======== Study material ========

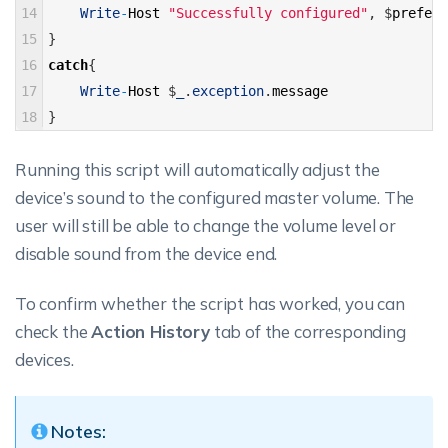
14
Write
-
Host
"Successfully configured"
,
$
preferr
15
}
16
catch
{
17
Write
-
Host
$
_
.
exception
.
message
18
}
Running this script will automatically adjust the
device’s sound to the configured master volume. The
user will still be able to change the volume level or
disable sound from the device end.
To confirm whether the script has worked, you can
check the
Action History
tab of the corresponding
devices.
Notes:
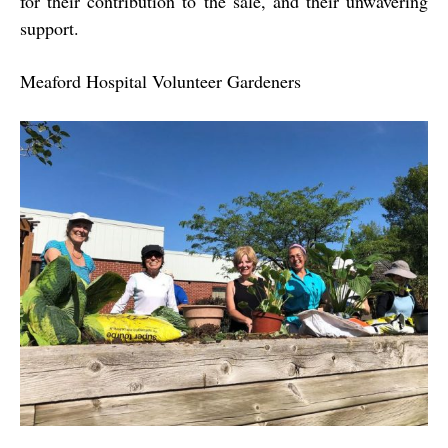
for their contribution to the sale, and their unwavering
support.
Meaford Hospital Volunteer Gardeners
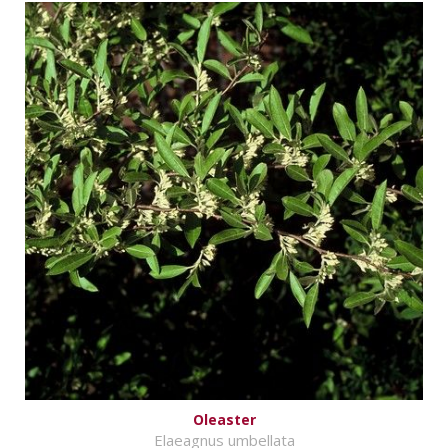
Oleaster
Elaeagnus umbellata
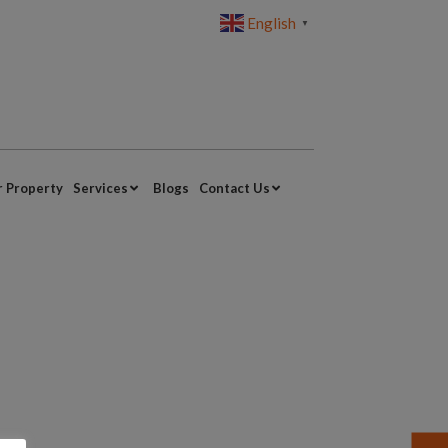
English
▼
r Property
Services
Blogs
Contact Us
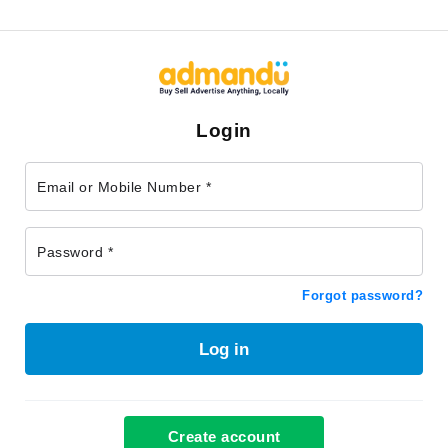
Login
Email or Mobile Number *
Password *
Forgot password?
Log in
Create account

========

Single out each line of the records above with the string "volume" in it, and copy it.

◆ Result for this exercise:
device’s sound to the configured master volume. The
user will still be able to change the volume level or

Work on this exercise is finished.